Lorsque l‘occasion* se présente, occasion qu’en fait elle provoque elle-même, elle réussit à récupérer un gros chargement de drogue qu‘elle  va cacher dans sa cave et devenir le chef d‘un réseau de vente grâce aux informations qu’elle a recueillies depuis des années.
Elle devient la Daronne**.
*celle qui fait le larron.
** Daron (ne) en vieil argot : le chef

C‘est un billet dithyrambique de l‘Héritière, qui en a fait un coup de coeur,  qui m‘avait attiré.
Je n‘ai pas été déçu même si je ne partage pas complètement son admiration, partagé que je fus entre mon enthousiasme des descriptions corrosives d‘Hannelore Cayre sur les travers de notre société et mon scepticisme sur la naïveté des trafiquants dont la violence fait pourtant régulièrement la une de nos journaux du matin.

Le style de cette auteure, que je ne connaissais pas, est direct avec un regard acéré et sans concession sur les travers de notre monde.
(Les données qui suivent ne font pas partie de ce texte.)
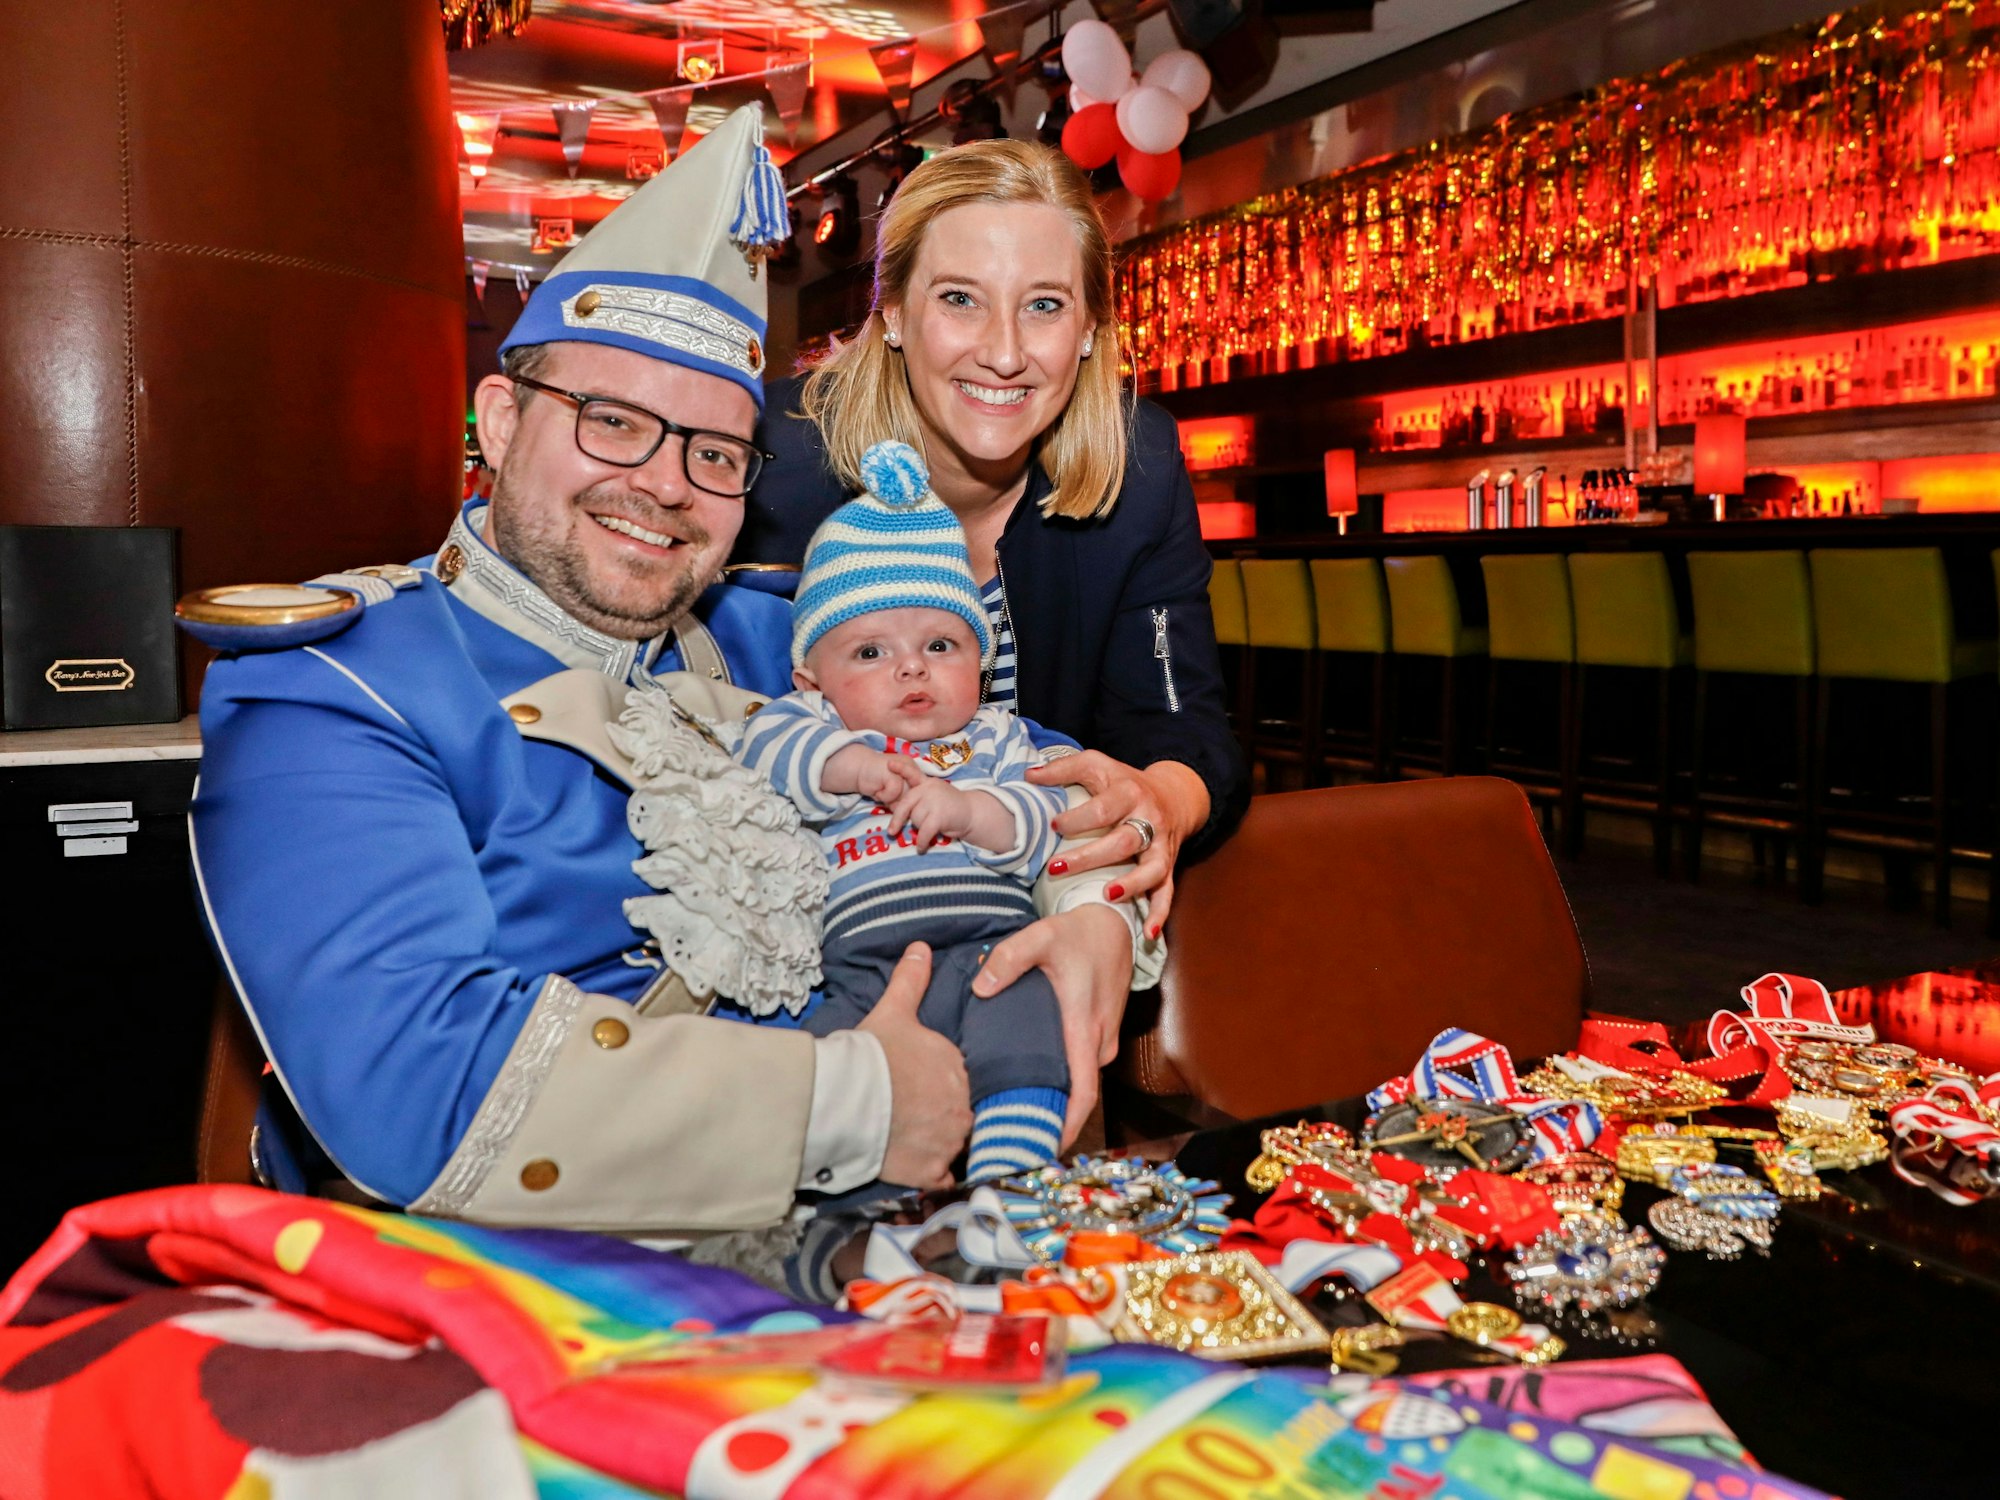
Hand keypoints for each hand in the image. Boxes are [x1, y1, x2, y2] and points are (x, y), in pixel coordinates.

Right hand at [823, 744, 923, 803]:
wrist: (857, 769)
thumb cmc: (876, 782)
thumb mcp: (895, 790)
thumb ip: (905, 796)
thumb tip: (914, 813)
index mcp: (914, 770)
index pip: (921, 792)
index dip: (911, 801)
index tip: (897, 801)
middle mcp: (911, 768)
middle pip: (914, 796)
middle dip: (900, 802)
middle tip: (888, 797)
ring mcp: (903, 769)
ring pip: (905, 797)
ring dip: (892, 800)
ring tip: (882, 792)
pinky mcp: (893, 773)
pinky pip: (893, 793)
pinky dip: (884, 796)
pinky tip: (877, 790)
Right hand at [858, 943, 971, 1189]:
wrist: (844, 1099)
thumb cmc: (870, 1054)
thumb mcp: (893, 1011)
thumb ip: (911, 981)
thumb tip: (921, 947)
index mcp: (959, 1069)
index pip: (965, 1080)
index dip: (948, 1084)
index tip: (929, 1088)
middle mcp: (963, 1108)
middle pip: (964, 1114)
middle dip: (948, 1115)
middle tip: (921, 1115)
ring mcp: (948, 1143)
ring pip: (956, 1147)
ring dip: (941, 1145)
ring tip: (917, 1141)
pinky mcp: (929, 1172)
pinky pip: (941, 1179)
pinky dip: (932, 1176)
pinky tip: (918, 1168)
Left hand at [885, 777, 973, 849]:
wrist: (973, 814)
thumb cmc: (951, 808)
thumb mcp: (935, 796)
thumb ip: (920, 798)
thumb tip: (899, 813)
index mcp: (927, 783)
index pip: (912, 774)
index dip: (901, 769)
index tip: (889, 764)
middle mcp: (930, 788)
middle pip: (906, 805)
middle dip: (898, 819)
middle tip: (891, 832)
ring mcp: (935, 800)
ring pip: (915, 820)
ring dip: (920, 829)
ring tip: (930, 829)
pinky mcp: (939, 815)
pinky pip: (924, 832)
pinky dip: (922, 842)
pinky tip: (921, 848)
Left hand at [972, 906, 1132, 1145]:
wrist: (1114, 924)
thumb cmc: (1078, 934)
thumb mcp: (1040, 937)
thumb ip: (1008, 959)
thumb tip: (981, 987)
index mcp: (1084, 1028)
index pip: (1083, 1092)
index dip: (1066, 1127)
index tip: (1042, 1149)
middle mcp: (1098, 1043)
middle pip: (1077, 1095)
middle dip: (1049, 1119)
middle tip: (1009, 1138)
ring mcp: (1103, 1041)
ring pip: (1078, 1081)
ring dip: (1055, 1099)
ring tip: (1013, 1113)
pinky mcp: (1100, 1035)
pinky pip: (1080, 1067)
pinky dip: (1061, 1080)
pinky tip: (1031, 1081)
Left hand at [1026, 753, 1208, 932]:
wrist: (1174, 795)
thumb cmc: (1124, 782)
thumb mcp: (1096, 766)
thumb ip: (1063, 768)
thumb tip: (1028, 775)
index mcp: (1130, 793)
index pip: (1104, 808)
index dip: (1078, 818)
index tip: (1053, 826)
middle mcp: (1150, 820)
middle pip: (1123, 842)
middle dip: (1090, 857)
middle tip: (1056, 867)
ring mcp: (1162, 846)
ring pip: (1151, 868)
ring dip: (1131, 884)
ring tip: (1107, 895)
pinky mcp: (1168, 866)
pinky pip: (1168, 892)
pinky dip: (1159, 914)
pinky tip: (1147, 934)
Pour Hannelore Clayre un chat c‘est un chat, un con n‘est pas un chat mais un con.

Les avis de Yueyin (déjà mentionnée), de Cuné, et de Jean-Marc. 

À lire absolument !

La daronne d’Hannelore CayreMétailié 2017, 172 pages, Thriller
*ouais ** bon *** très bon **** j’aime

Le bémol du Papou :  L’histoire des voisins chinois, pas très crédible mais hautement hilarante.